London sugar ends lower

14 Sep, 2005

London white sugar futures closed lower on Tuesday, weakened by trade and speculative profit-taking after the recent run-up, dealers said. Liquidation of positions in the October contract, which expires on Thursday, continued to boost volume with most expecting few deliveries. "I don't think it (deliveries) is going to be big," one dealer said.
October closed at $311.00 per tonne, down $4.00 from Monday on a volume of 5,361 lots, while December ended off $3.10 at $300.80 on turnover of 4,244 lots.
India's Agriculture Minister Sharad Pawar said the country's sugar output was expected to be 18.1 million tonnes in the new season which begins in October.
COCOA FALL: London cocoa futures fell on Tuesday as technical signals prompted speculative selling, traders said.
"There's speculative selling but there's no news. People are trading on technicals," a trader said.
Liffe's December shed 15 pounds to 838 pounds a tonne and moved 5,065 lots between 834 and 856. Total volume was 8,444 lots.
The market had now lost most of the ground gained from a short-covering rally last week. December peaked at 900 pounds on Friday, a five-week high.
COFFEE LOWER: London's coffee market fell on Tuesday to its lowest in more than 6-1/2 months as speculative and producer selling overwhelmed trade and industry buying, dealers said.

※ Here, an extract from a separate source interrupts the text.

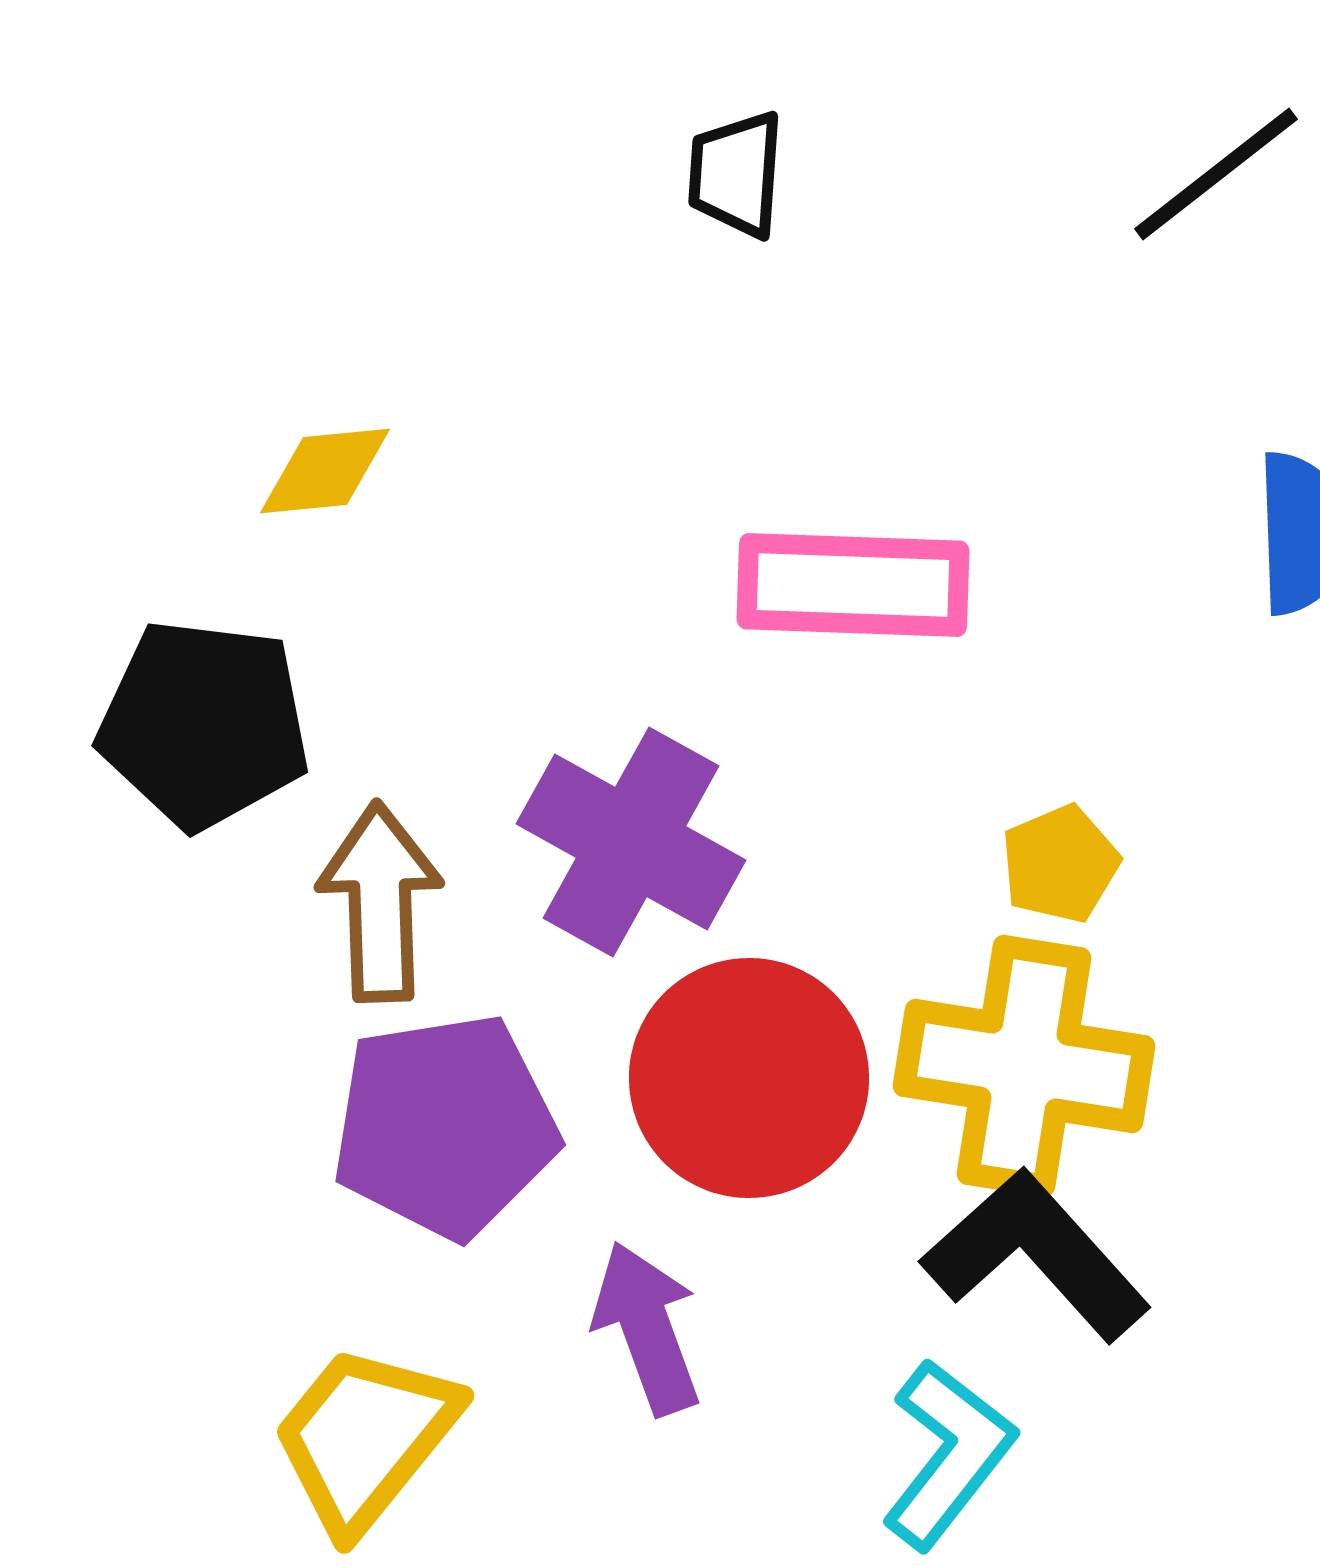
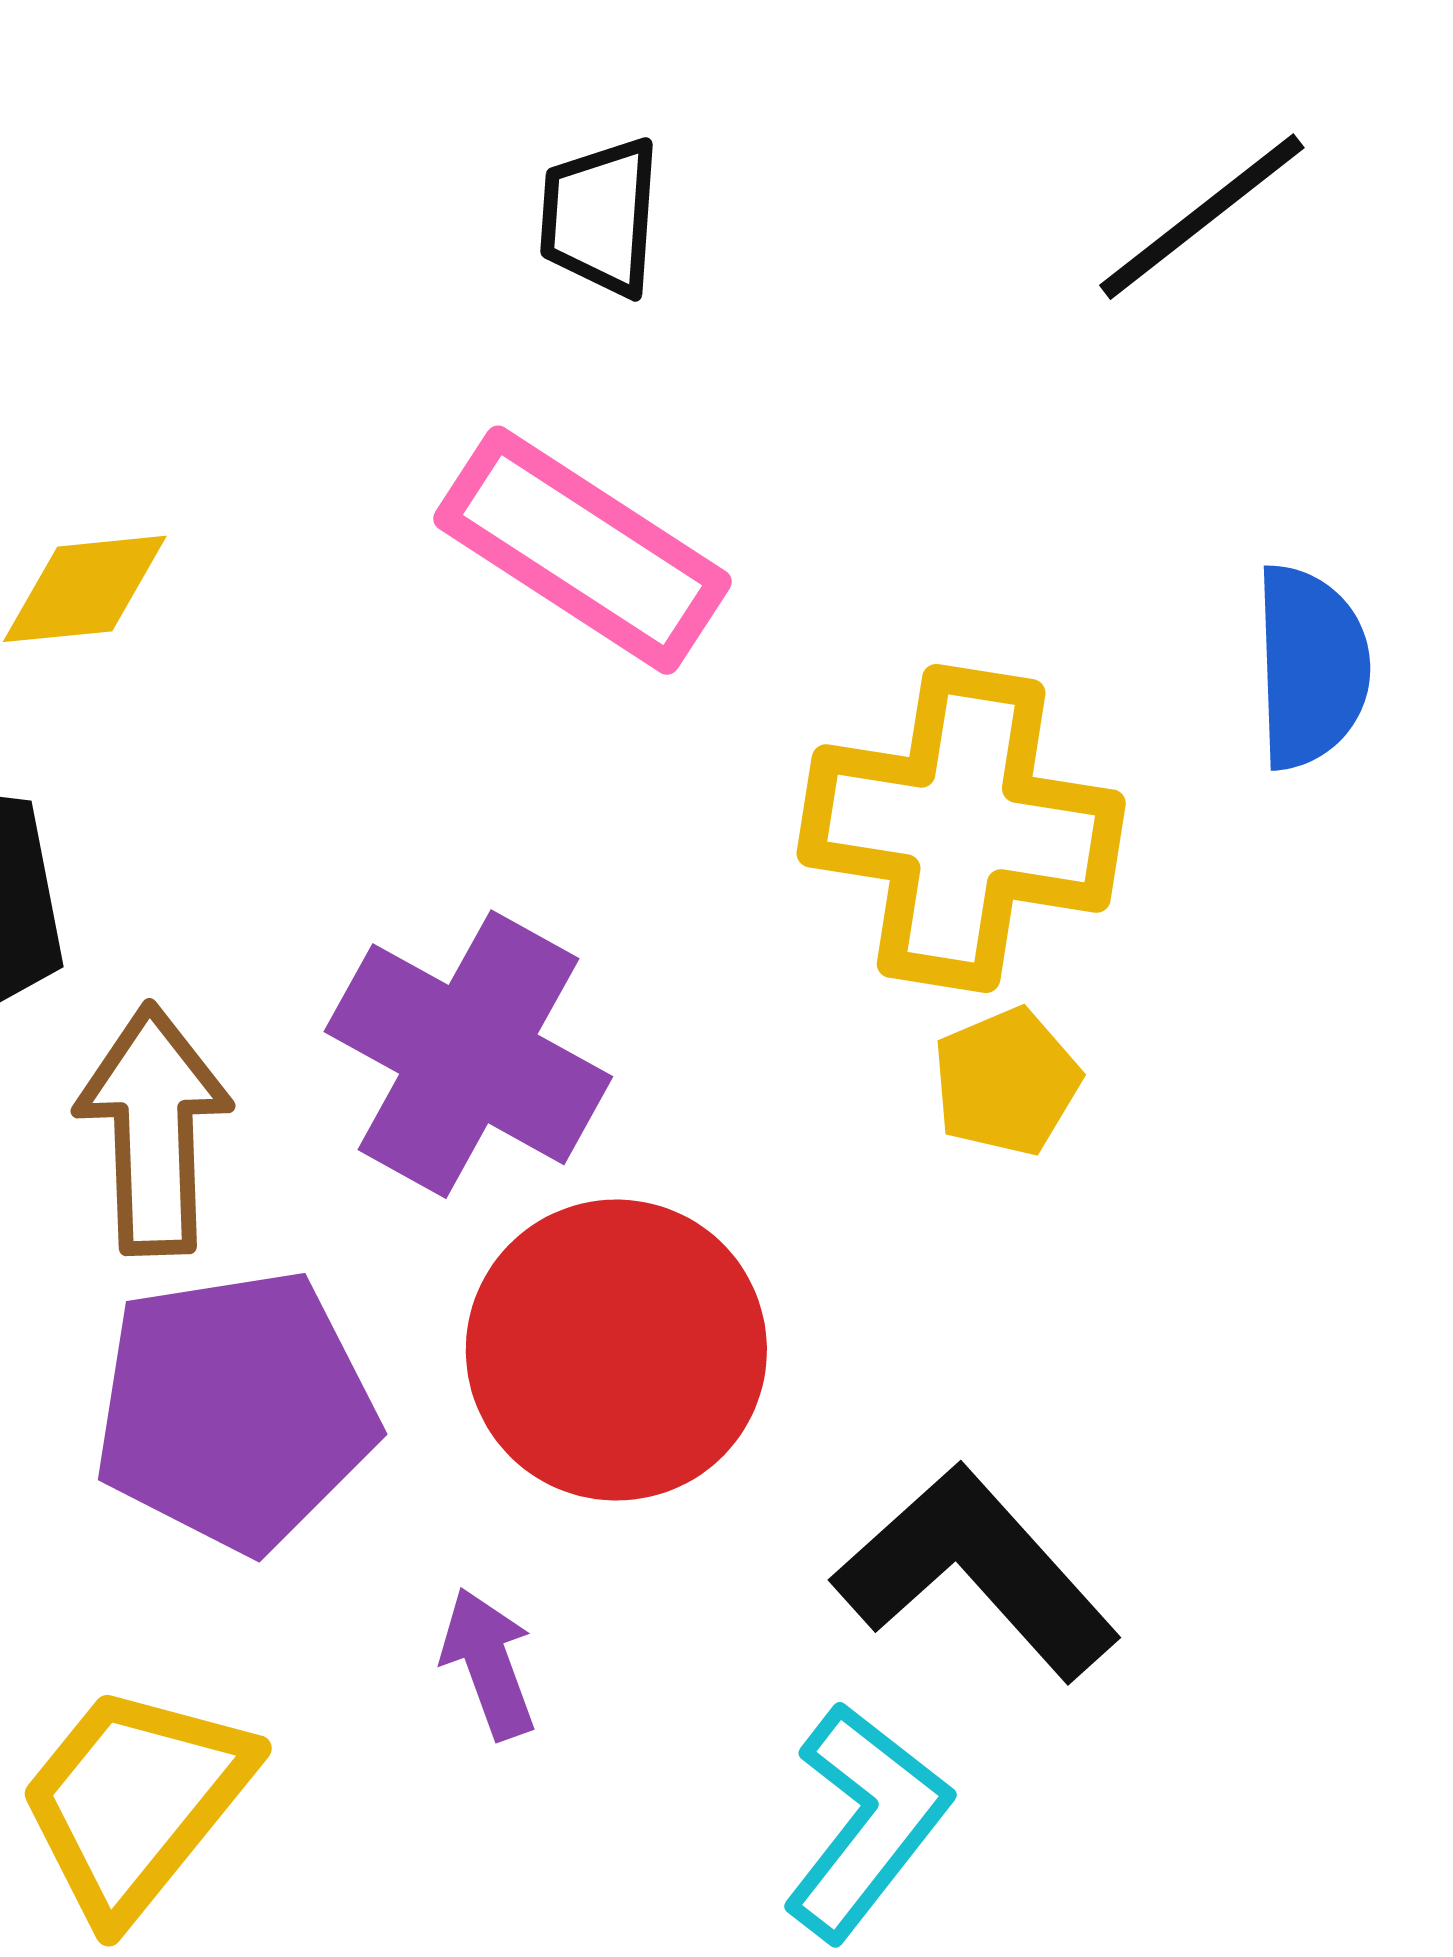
pink rectangle: (853, 585) -> (583, 550), moved, turned 31
yellow cross: (1024, 1066) -> (961, 828), moved
purple arrow: (647, 1328) -> (488, 1663), size x0.7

Liffe's second-month November robusta contract closed at $910 a tonne, down 3.3 percent, after hitting a low of $903. Volume stood at 5,358 lots from a total of 9,815.
"At the opening levels we got some industry buying and that cushioned the market, but industry can only buy so much," a trader said, noting funds were involved in the selling. Fund short covering might combine with worries about a disappointing start to the season to push prices up, he added.